I ruined so many good songs for myself by making them my alarm clock sound
I had an interesting talk with my son’s Sunday School teacher because apparently, when she asked the kids for the next line to Jesus Loves Me this I know, he shouted out “Cause Stone Cold says so” instead and now the rest of the class won’t stop doing it.
I really hate it when people stereotype the Irish. When I finish my Guinness, I’m punching you all in the face.
Mistletoe is my favorite Christmas tradition that sounds like a cool as shit superpower.
Just found out my wife is pregnant.
Considering we haven’t had sex in two years, we’ve decided to name him Jesus
Going feral. Y’all need anything?
Yelp review: Excellent food, friendly service.

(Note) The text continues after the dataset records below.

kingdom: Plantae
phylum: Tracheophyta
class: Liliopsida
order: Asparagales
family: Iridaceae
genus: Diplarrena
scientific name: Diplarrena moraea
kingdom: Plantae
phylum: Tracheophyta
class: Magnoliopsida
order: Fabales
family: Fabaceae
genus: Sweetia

That said, I did notice a smudge on a window and was forced to set the building on fire
If you’re not going to card me for wine, then don’t card me when I ask for a senior citizen discount.
2015:hey how’s it going so far?
2016:uh good
15:
16:
15:you’ve got an armed mili-
16:we’ve got an armed militia in a wildlife building, yeah
Just tried out an AI Headshot generator.
Came out pretty well.
Roses are infrared
Violets are infrared
I’m hunting you for sport
And soon you’ll be dead-a valentine from the Predator
Son, I found some drugs in your backpack
“Dad I swear they’re not mine”
DAMMIT SUSAN, THEY ARENT HIS. 1st time we were proud and you blew it
This woman named Amanda who lives above me burns her dinner nearly every night and it makes my apt smell like a fire pit so I’ve been calling her Burnie Manders behind her back to make myself feel better about it
Good potato salad is like money. You never have as much as you want, and that’s probably a good thing.
Next door’s newborn has a really distinctive cry it goes “VVVVRRRROOOOOOOOMMMMMMM!”
It’s not a breastfed baby – it’s a formula one.
Instead of a flask I keep a small kitten in my jacket pocket that I pull out for a quick pet whenever I need a pick-me-up.